I don’t know what kind of analysis I can offer you here. The Royals need to hit better. The things the front office could do to help – send Hosmer and/or Moustakas to the minors for an extended period to help them rebuild their swings as well as send a message, or not fire Kevin Seitzer – long ago disappeared from their rear-view mirror. At this point, this is out of the front office’s hands. It’s up to the players themselves.
It’s also up to the manager, and you have to wonder if Ned Yost is cracking under the pressure a bit. Today’s lineup looks like something a random number generator spit out, with Alcides Escobar leading off for just the second time all year, with Nori Aoki at DH for just the fifth time all year. On the other hand, the Royals won the game that Escobar led off, and are 4-0 when Aoki DH’s. At least Omar Infante has mercifully moved down to seventh. And the Royals are going with a Gordon/Dyson/Cain outfield, a must with Guthrie on the mound. It’s a weird lineup. It’s not an optimal lineup. But the order of the hitters isn’t the issue. The identities of the hitters are the issue.
And Billy Butler sits on the bench again. I’m not even saying that the Royals are wrong to bench a guy who’s hitting .266/.319/.374, has no defensive value, and is one of the slowest players in the game.

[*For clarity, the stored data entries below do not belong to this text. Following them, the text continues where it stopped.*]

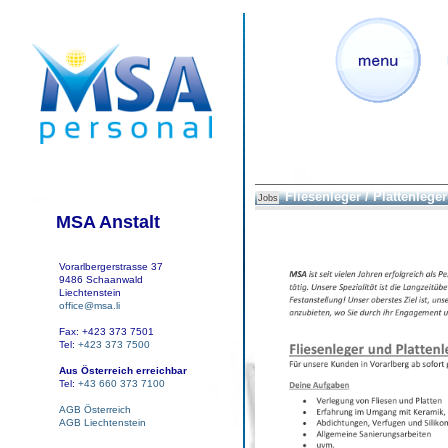
Fliesenleger / Plattenleger
Jobs
MSA Anstalt
Vorarlbergerstrasse 37
9486 Schaanwald
Liechtenstein
office@msa.li
Fax: +423 373 7501
Tel:
+423 373 7500
Aus Österreich erreichbar
Tel:
+43 660 373 7100
AGB Österreich
AGB Liechtenstein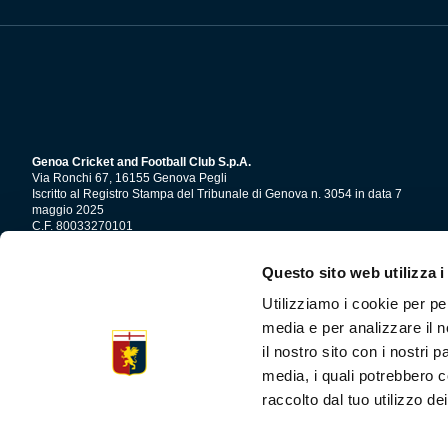
Genoa Cricket and Football Club S.p.A.
Via Ronchi 67, 16155 Genova Pegli
Iscritto al Registro Stampa del Tribunale di Genova n. 3054 in data 7
maggio 2025
C.F. 80033270101
P.IVA 00973790108
Questo sito web utilizza i
CONTATTI
Utilizziamo i cookie per pe
media e per analizzare il n
il nostro sito con i nostri 
media, i quali potrebbero c
raccolto dal tuo utilizzo dei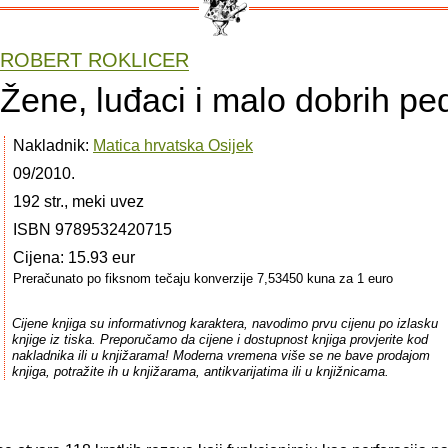
ROBERT ROKLICER
Žene, luđaci i malo dobrih pe
Nakladnik:
Matica hrvatska Osijek
09/2010.
192 str., meki uvez
ISBN 9789532420715
Cijena: 15.93 eur
Preračunato po fiksnom tečaju konverzije 7,53450 kuna za 1 euro
Cijene knjiga su informativnog karaktera, navodimo prvu cijenu po izlasku
knjige iz tiska. Preporučamo da cijene i dostupnost knjiga provjerite kod
nakladnika ili u knjižarama! Moderna vremena više se ne bave prodajom
knjiga, potražite ih u knjižarama, antikvarijatima ili u knjižnicama.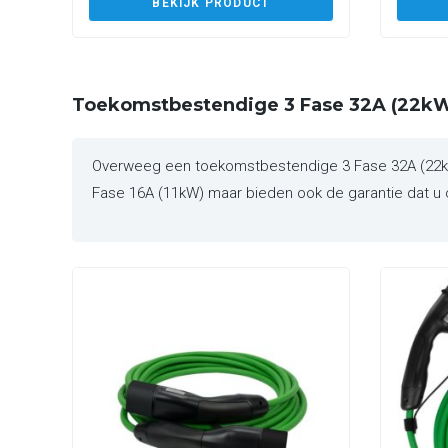
BEKIJK PRODUCT
Toekomstbestendige 3 Fase 32A (22kW
Overweeg een toekomstbestendige 3 Fase 32A (22kW) 
Fase 16A (11kW) maar bieden ook de garantie dat u o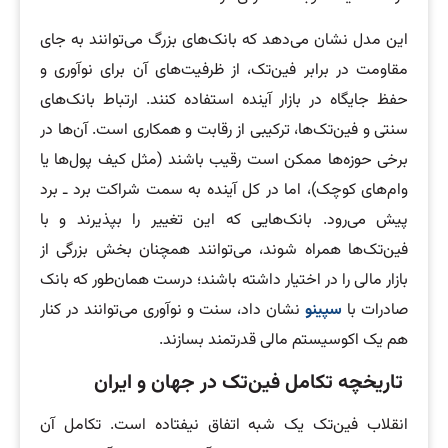
این مدل نشان می‌دهد که بانک‌های بزرگ می‌توانند به جای
مقاومت در برابر فین‌تک، از ظرفیت‌های آن برای نوآوری و
حفظ جایگاه در بازار آینده استفاده کنند. ارتباط بانک‌های
سنتی و فین‌تک‌ها، ترکیبی از رقابت و همکاری است. آن‌ها در
برخی حوزه‌ها ممکن است رقیب باشند (مثل کیف پول‌ها یا
وام‌های کوچک)، اما در کل آینده به سمت شراکت برد ـ برد
پیش می‌رود. بانک‌هایی که این تغییر را بپذیرند و با
فین‌تک‌ها همراه شوند، می‌توانند همچنان بخش بزرگی از
بازار مالی را در اختیار داشته باشند؛ درست همان‌طور که بانک
صادرات با
سپینو
نشان داد، سنت و نوآوری می‌توانند در کنار
هم یک اکوسیستم مالی قدرتمند بسازند.
تاریخچه تکامل فین‌تک در جهان و ایران
انقلاب فین‌تک یک شبه اتفاق نیفتاده است. تکامل آن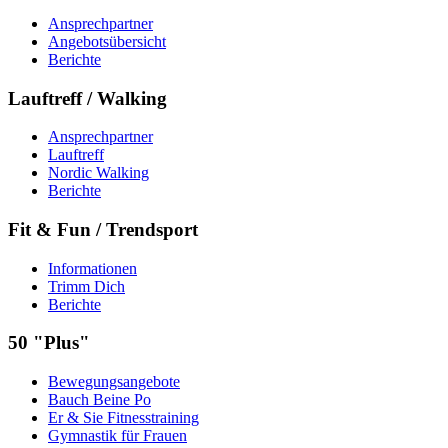
Ansprechpartner
Angebotsübersicht
Berichte
Lauftreff / Walking
Ansprechpartner
Lauftreff
Nordic Walking
Berichte
Fit & Fun / Trendsport
Informationen
Trimm Dich
Berichte
50 "Plus"
Bewegungsangebote
Bauch Beine Po
Er & Sie Fitnesstraining
Gymnastik für Frauen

I’m just saying that I can’t wait for the expose to come out on what actually happened to the relationship between Butler and the Royals.
And oh yeah, it appears that three scoreless innings in a row did NOT mean that Aaron Crow was magically fixed. He gave up two walks, a double, and two runs in his last outing, turning a one-run deficit into a three-run deficit. Yeah, he got squeezed on the strike zone, and yeah, Hosmer could have made a play on the double, but that’s what happens when the ball is put in play – and of the six batters Crow faced, none struck out. He’s struck out two of the 16 batters he’s faced since he returned from the minors.
Jason Frasor, oh by the way, pitched last night with the Royals down two runs, and struck out the side. At least Greg Holland is back.
If you’ve made it this far, you deserve some some good news, here’s some. See, officially, the longest streak of six or fewer runs in Royals history is 29 games, accomplished both in 1969 and 1984. But in fact, the longest streak ever was 33 games. On September 15th, 1985, the Royals beat the A’s in the second game of a doubleheader, 7-2. They wouldn’t score seven runs in a game again until…Game 7 of the World Series. A lineup that was historically impotent didn’t keep the Royals from cliniching the AL West, winning the ALCS, or putting them in position to clinch a world championship. All it took was one of the best young rotations of my lifetime.
This isn’t the first time someone has found parallels between this year’s Royals team and the one that won a world championship. If the Royals reach the playoffs, they have the pitching and the defense to be a formidable opponent even with an offense that is on life support.
But first they have to get there. If their offense doesn’t get in gear soon, the comparisons to the 1985 Royals will end with the regular season.